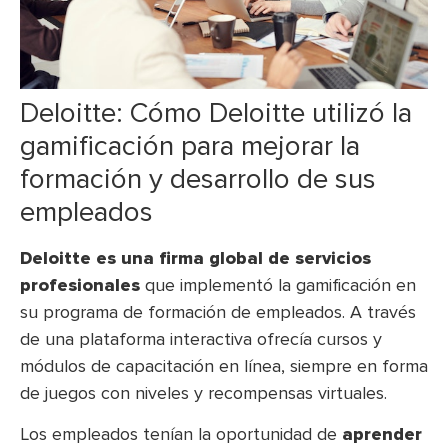
Deloitte: Cómo Deloitte utilizó la
gamificación para mejorar la
formación y desarrollo de sus
empleados
Deloitte es una firma global de servicios
profesionales
que implementó la gamificación en
su programa de formación de empleados. A través
de una plataforma interactiva ofrecía cursos y
módulos de capacitación en línea, siempre en forma
de juegos con niveles y recompensas virtuales.
Los empleados tenían la oportunidad de
aprender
--
→ Activity
From the line containing "de juegos con" through the last line of the records above, reproduce every line exactly.

→ Written answer
de juegos con niveles y recompensas virtuales.
Los empleados tenían la oportunidad de
aprender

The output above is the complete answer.